Zero rating is a prime example of this. The concrete benefits to consumers are illustrated by consumers’ own actions. Zero-rated plans and the carriers which offer them have seen an uptick in demand, and users are consuming more content. Groups that oppose zero rating on “consumer protection” grounds, therefore, seem to be disconnected from the interests of those whom they purport to protect. A recent Information Technology and Innovation Foundation report confirms that consumers really might know what is best for them. It finds that, existing pricing models that include zero rating have positive effects on innovation, competition, and consumer welfare.

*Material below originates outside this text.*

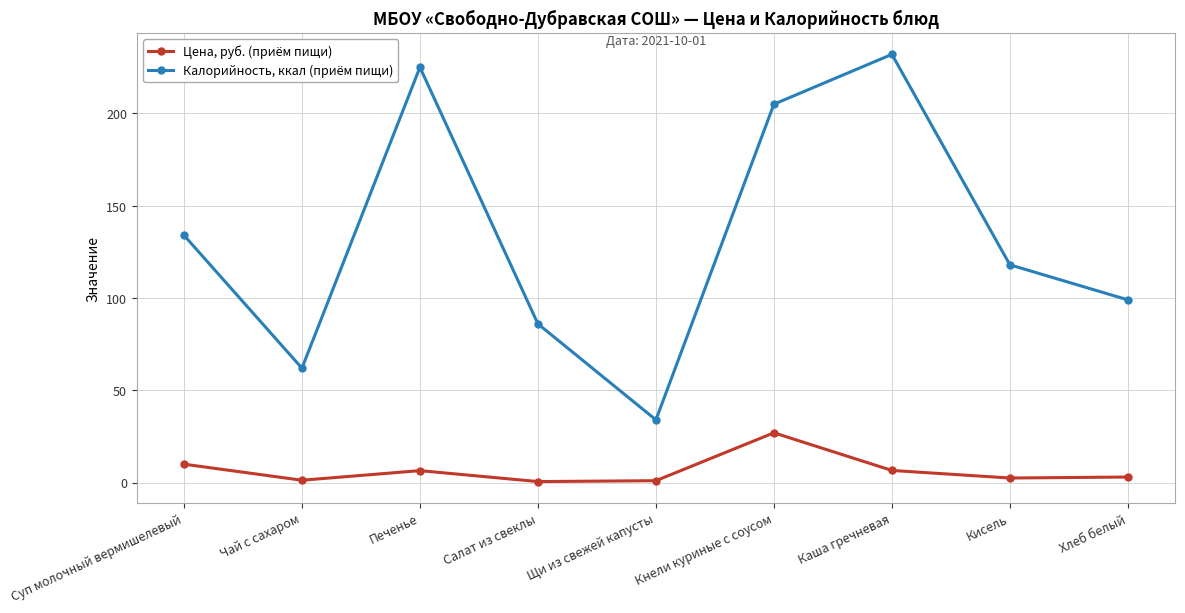

True or false: Цена, руб. (приём пищи) and Калорийность, ккал (приём пищи) cross at least once.

False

The alleged harms associated with zero-rating are, at best, hypothetical. Most complaints boil down to claiming that such plans create a “walled garden” in which carriers can direct traffic to certain edge providers within the zero rated environment at the expense of smaller start-ups who are left outside. This will supposedly shelter entrenched providers from competition and keep new innovators out of the market because consumers won’t be able to access their content for free. But this fear is contradicted by the facts on the ground. Facebook’s Free Basics, for example, will add any platform which meets basic technical requirements to its app, and there is no charge for being included. The same is true for T-Mobile’s Binge-On and Music Freedom which zero rate nearly 100 services. It is doubtful that most users—and, indeed, most critics of zero rating—could name even half of the services offered free by T-Mobile. If anything, smaller, lesser-known platforms are more competitive in such an environment since users will be more apt to check out an unfamiliar service if it is available at no additional cost. If, on the other hand, using any and all platforms incurs a hit to one’s data cap, then consumers are more likely to just stick with what they know.
A related criticism is that zero rating programs allow their purveyors to control how users consume the Internet: Facebook provides the pieces of the Internet that it chooses for you to have, not the whole Internet. While it’s true that programs like Free Basics do not offer the whole Internet free of charge, this is hardly a consumer harm. In the absence of zero rating, users would get nothing free but could buy access to the whole Internet. With zero rating, users can still buy access to the whole Internet, and they get some of it free. In no other marketplace would such a practice be seen as harmful. Here, again, facts on the ground belie the fears of critics. Data from Free Basics indicate that half of those who use the platform also buy access to the rest of the web within 30 days of getting online for the first time. If the goal of Free Basics is to keep users only at free sites, it has been dramatically unsuccessful.
Adherence to a fundamentalist vision of net neutrality would lead one to oppose zero rating. But such a position demonstrates ambivalence to the actual effects of such programs. The overall impact of zero rating services is a net benefit to consumers, and the United States should allow it to thrive rather than regulating or banning it.